Sehr geehrte Damen und Herren, das alles gehört zu diesem Abend, weil es um Maßstäbe für Kritik geht. In der Begründung des Preises heißt es, es werde ein Schreiben gelobt, das anlytische Schärfe mit einem Bewusstsein verbindet, dass man von der Kunst nicht sprechen kann, wenn man die Emotionen ausblendet. Vielleicht müsste man noch etwas Drittes hinzunehmen, um es, wenn es um Kriterien für Kunstkritik geht. Denn viele Leser einer Kritik haben die Bilder nicht vor Augen, haben das Buch noch nicht gelesen. Und das Theaterstück noch nicht gesehen, waren noch nicht in der besprochenen Ausstellung.

Und wir sagen noch.

Und wir wissen, dass wir damit eine erhebliche Hoffnung verbinden. 

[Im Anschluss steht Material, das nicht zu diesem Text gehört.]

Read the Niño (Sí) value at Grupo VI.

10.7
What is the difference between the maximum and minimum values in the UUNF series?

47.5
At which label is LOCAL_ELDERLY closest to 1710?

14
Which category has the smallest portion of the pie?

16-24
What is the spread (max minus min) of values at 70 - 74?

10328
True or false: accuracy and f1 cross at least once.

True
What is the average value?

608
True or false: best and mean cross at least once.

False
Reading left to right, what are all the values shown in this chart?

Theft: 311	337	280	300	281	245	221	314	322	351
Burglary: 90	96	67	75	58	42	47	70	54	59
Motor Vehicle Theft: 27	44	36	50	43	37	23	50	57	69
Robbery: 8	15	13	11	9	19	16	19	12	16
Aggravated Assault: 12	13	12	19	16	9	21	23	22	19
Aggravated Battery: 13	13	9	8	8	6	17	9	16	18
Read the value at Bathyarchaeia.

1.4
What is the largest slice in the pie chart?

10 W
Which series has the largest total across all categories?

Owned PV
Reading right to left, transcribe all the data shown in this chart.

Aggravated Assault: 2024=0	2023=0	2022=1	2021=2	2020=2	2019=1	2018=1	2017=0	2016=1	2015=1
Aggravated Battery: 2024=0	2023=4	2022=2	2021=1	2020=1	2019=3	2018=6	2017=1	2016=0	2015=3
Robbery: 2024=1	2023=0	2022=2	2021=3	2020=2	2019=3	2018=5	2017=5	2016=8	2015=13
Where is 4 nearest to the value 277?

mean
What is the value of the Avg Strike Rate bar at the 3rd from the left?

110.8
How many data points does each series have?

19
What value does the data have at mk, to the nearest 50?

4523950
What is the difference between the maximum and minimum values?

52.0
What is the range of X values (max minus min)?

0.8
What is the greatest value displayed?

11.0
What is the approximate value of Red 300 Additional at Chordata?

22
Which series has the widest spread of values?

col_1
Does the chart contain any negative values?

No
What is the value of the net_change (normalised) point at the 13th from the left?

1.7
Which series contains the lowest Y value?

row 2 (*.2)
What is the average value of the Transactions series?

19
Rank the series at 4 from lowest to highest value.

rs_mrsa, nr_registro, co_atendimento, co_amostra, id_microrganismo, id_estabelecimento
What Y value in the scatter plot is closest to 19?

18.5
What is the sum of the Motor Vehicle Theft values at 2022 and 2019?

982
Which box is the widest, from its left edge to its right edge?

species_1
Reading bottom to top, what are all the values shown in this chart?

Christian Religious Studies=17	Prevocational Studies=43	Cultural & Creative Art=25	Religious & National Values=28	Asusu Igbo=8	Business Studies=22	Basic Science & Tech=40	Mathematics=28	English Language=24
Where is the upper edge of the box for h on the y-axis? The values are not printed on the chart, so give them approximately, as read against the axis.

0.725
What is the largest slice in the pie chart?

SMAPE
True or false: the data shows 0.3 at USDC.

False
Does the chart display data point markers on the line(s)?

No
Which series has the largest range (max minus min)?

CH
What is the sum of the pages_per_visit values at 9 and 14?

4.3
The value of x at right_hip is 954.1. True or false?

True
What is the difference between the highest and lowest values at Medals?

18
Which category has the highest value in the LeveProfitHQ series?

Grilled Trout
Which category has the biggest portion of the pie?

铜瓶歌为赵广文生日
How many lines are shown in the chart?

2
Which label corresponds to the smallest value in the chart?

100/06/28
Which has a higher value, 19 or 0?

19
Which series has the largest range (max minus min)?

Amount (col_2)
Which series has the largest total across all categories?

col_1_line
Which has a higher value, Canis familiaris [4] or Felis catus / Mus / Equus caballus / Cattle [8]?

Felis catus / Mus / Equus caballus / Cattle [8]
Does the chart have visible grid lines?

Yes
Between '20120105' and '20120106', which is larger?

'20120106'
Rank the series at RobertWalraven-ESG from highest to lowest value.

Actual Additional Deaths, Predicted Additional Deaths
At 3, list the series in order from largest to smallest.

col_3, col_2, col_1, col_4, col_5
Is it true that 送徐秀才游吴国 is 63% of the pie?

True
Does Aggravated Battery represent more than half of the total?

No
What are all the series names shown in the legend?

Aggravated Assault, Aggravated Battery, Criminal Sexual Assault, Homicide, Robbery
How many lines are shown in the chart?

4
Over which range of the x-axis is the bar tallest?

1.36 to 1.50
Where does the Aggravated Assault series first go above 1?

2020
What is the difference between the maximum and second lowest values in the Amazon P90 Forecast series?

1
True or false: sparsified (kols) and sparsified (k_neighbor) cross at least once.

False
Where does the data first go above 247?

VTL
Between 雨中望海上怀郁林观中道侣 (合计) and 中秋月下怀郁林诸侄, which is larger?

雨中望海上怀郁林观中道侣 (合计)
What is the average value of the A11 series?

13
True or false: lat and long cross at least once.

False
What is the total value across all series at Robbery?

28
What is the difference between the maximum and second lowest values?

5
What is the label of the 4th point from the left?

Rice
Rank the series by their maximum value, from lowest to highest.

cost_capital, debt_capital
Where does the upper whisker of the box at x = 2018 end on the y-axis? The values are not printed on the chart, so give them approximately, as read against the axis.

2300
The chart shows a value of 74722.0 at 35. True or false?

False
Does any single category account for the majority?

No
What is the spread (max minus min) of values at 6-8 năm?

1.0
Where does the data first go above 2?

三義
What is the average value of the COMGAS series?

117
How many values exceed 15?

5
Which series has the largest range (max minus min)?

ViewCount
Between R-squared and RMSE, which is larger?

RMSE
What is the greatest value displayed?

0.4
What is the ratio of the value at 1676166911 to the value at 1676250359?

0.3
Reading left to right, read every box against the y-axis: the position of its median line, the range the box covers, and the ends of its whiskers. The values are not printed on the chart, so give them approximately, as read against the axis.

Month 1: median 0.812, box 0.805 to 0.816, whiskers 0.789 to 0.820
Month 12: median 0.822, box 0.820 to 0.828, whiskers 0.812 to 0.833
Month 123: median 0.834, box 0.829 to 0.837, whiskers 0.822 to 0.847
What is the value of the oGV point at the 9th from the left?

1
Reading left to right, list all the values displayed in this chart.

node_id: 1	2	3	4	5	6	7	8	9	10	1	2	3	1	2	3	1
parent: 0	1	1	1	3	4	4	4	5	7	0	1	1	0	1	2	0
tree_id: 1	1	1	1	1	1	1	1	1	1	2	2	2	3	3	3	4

Daraus erwächst dann eine erhebliche Verantwortung. Der Kritikerinnen und der Kritiker. Man könnte auch sagen, daraus erwächst eine erhebliche Verführung: Sie reden von etwas, das die anderen oft nur vom Hörensagen kennen. Zum Beispiel davon, wie Jaqueline Bisset auf einen zukommt. Neben Schärfe und Emotion ist auch ein gutes Kriterium für Kritik dass sie nicht versucht, ein Programm durchzuziehen, sondern bei den Sachen bleibt, die sie gesehen hat. Ganz egal, was zu sehen gewesen war. Ich hatte das schon bei unserem Empfang auf der Buchmesse ganz kurz zitiert. Wolfgang Herrndorf schreibt: »Wer von der Literatur etwas bestimmtes verlangt, soll es sich selbst schreiben«. Programmatische Anforderungen könne man nur an Gruppen richten, in der Literatur gäbe es keine. 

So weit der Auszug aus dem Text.